TEXT:
========

# Betta and What Cory catfish in 10



## Dania (Feb 7, 2021)

Can I have any Cory catfish in a 10 with betta? Seriously confused and my mom thinks I should ignore what’s online and trust the pet store information. Pbfft to that.


----------



## Mbpoppy (Nov 3, 2019)

Hi! I don't know if this helps or not? - see post number 5








New Betta New Tank


New 80 litre tank set up with new betta, Galaxyscales HM




www.bettafish.com


----------



## RedsYNWA (Feb 20, 2021)

Pygmy cory are perfect little tank mates for a betta in a nano tank i think and they have great a personality they remind me of a dog at times sitting in the water column wagging their tails.


----------



## Dania (Feb 7, 2021)

Yep I do think they're adorable. Granted this won't actually be happening until sometime mid July. I'm doing research right now.


----------



## RussellTheShihTzu (Mar 19, 2013)

If you want a bottom feeder to help remove excess food, Salt and Pepper (Habrosus) are a good choice. They are the most sturdy of the "dwarf" varieties. But as you won't be adding until well after your tank is cycled you could try a bit more fragile species like Pygmy or Hastatus. If you go with either of those, they love to hang out on large Anubias leaves in the mid-tank area. My Pygmy and Hastatus used to swim in a line to go through the holes in the tank divider.

Habrosus, Hastatus and Pygmy Cory. In a 10 you can have a 10-12 member shoal of the dwarf Cory. 





















Have fun!


----------



## Dania (Feb 7, 2021)

========

ENTRIES SHOWN:
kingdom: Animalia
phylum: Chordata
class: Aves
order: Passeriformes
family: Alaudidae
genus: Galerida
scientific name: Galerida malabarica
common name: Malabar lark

========

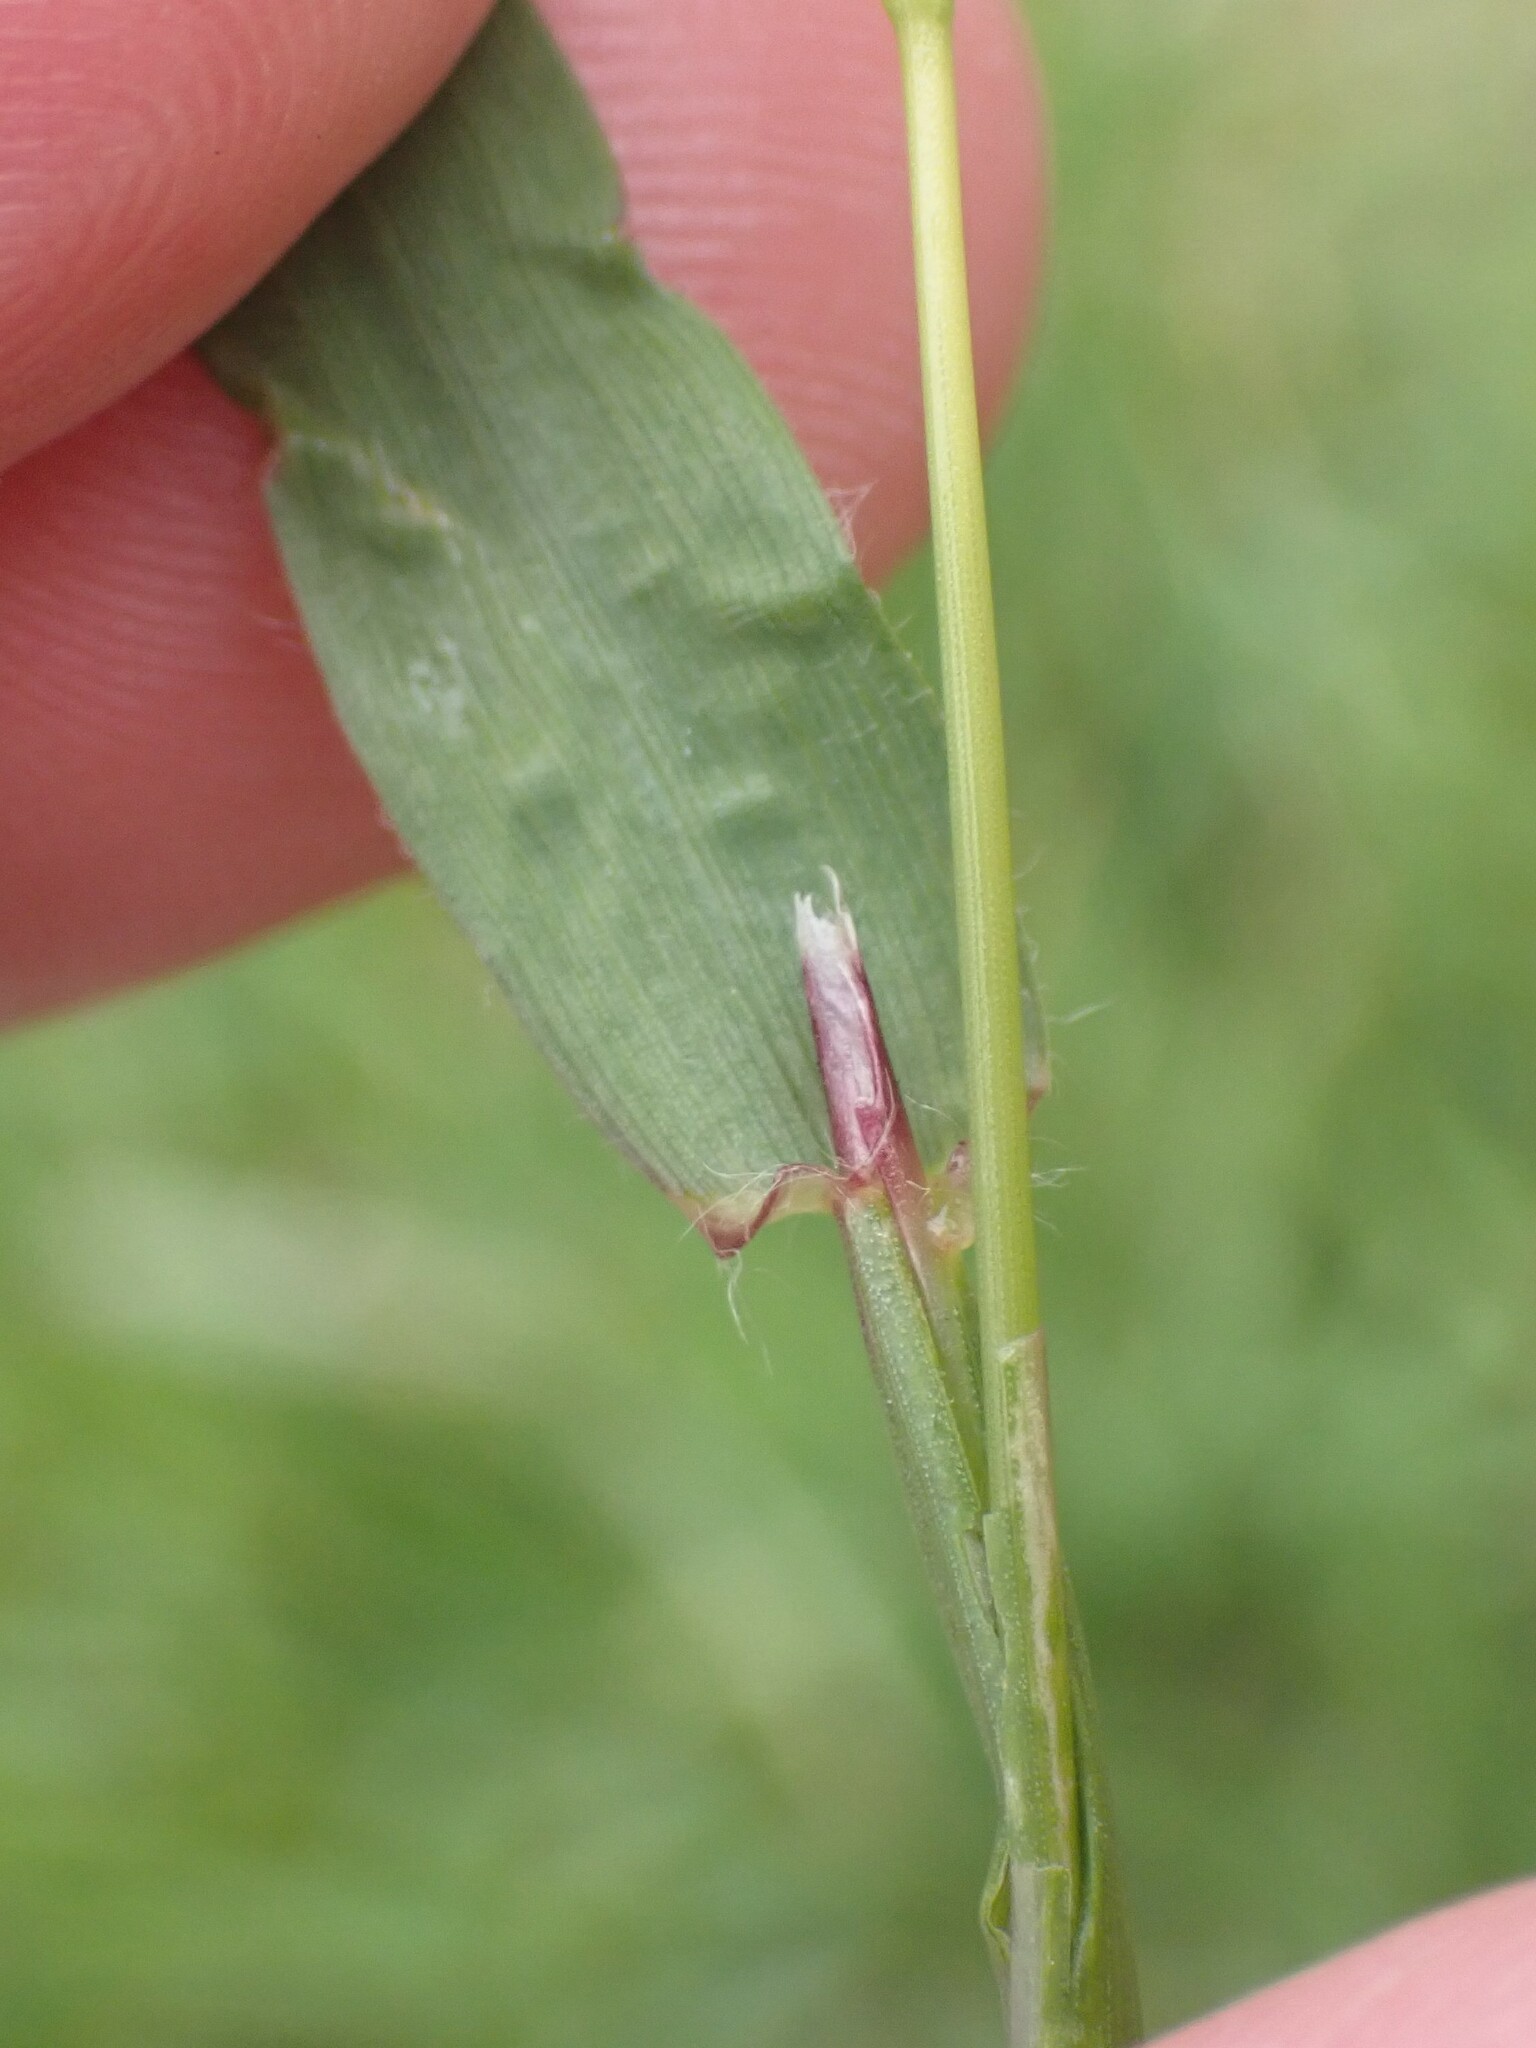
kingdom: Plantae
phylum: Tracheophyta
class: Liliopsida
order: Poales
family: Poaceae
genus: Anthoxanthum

========

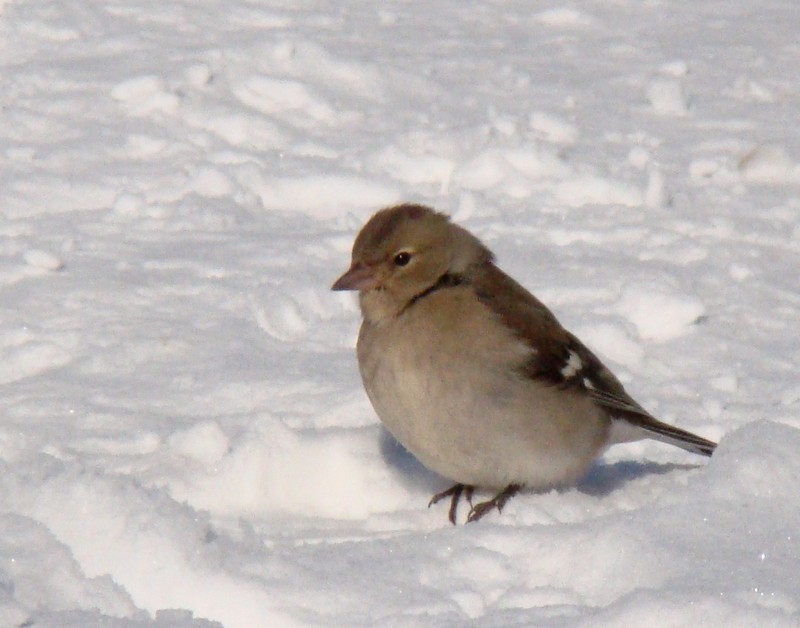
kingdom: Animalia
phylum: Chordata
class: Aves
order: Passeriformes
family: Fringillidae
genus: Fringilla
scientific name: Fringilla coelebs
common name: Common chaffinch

========

REQUIREMENTS:
[1] Summarize the thread on betta and cory catfish in two sentences.
[2] In the betta and cory catfish thread, when does the original poster say the plan will actually happen?
[3] Resume the betta and cory catfish thread by writing the post under its final header.
These lines have no connection to the thread on betta and cory catfish.

EXERCISE ANSWERS:
[1] A poster asks whether any cory catfish can live with a betta in a 10, and one reply calls pygmy cory perfect little tank mates for a betta in a nano tank. Another reply names Salt and Pepper (Habrosus) as the sturdiest dwarf variety, says more fragile Pygmy or Hastatus could be tried since fish won't be added until well after the tank is cycled, and states that a 10 can hold a 10-12 member shoal of dwarf cory.

[2] Sometime mid July.

[3]
Oh I will thank you. Again sorry for the grumpy post I changed on my other post. Hate waking up at 4:30 in the morning.


----------



## RussellTheShihTzu (Mar 19, 2013)

I didn't see any grump posts. You woke up about the time I'm getting to sleep. 

If you get larger Cory you can have six. I like Panda; they or Albino would "pop" on your substrate.


----------



## Dania (Feb 7, 2021)

Panda sounds good. I'm not a fan of albino. I'll be doing a bunch more research on them all.


----------



## RedsYNWA (Feb 20, 2021)

Dania said:


> Panda sounds good. I'm not a fan of albino. I'll be doing a bunch more research on them all.


I found Albino cory to be to hyper and constantly swimming up and down the glass which for me wasn't very relaxing to watch.From the research ive done the Salt and Pepper (Habrosus) is a great choice as they are more of a substrate fish and the Pygmy which are low to mid water fish and not as hyper as other Cory types like the Albino.


----------



## Dania (Feb 7, 2021)

Yes I haven't yet made up my mind yet. Still doing research and would love to hear everyone's stories.


----------



## Kipley (Apr 14, 2021)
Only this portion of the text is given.